• Guidelines for Striving to Be a Trans Ally

    By Nina Holtz

    1 in 5 transgender people have experienced homelessness at some point in their lives. 1 in 8 have been evicted due to identifying as transgender. An estimate of 41% of trans people have attempted suicide in their lifetime. Trans folks of color are 6 times more likely to experience physical violence when interacting with the police than white, cisgender people. Twenty-two trans women of color were murdered in 2015. It is imperative for cisgender people to work alongside trans folks to combat transphobia in the United States. transally

    There’s a multitude of resources out there about working to become a better ally to trans folks. These are some guidelines are from MIT’s “Trans@MIT” publication.

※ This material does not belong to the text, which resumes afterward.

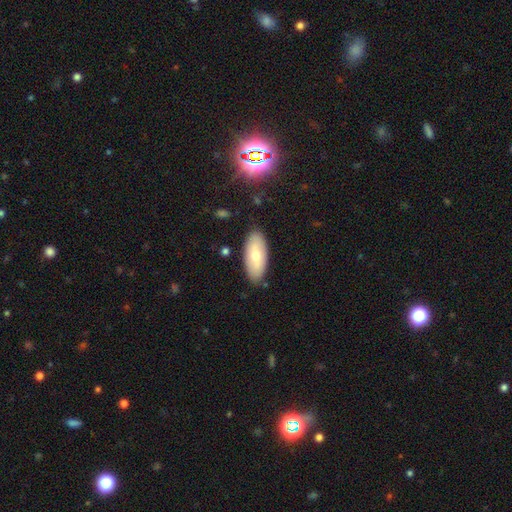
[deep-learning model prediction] The model was most divided on "smooth or featured": smooth: 63%, featured or disk: 30%, star or artifact: 7%. More confident: how rounded — in between (85%); merging — none (85%).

    “Don’t assume you can tell if someone is transgender. Transgender and transsexual people don’t all look a certain way or come from the same background, and many may not appear “visibly trans.” Indeed, many trans people live most of their lives with very few people knowing their trans status.

    Don’t make assumptions about a trans person’s sexual orientation. Gender identity is different than sexual orientation. Sexual orientation is about who we’re attracted to. Gender identity is about how we know our own gender. Trans people can identify as gay, straight, bisexual, or asexual.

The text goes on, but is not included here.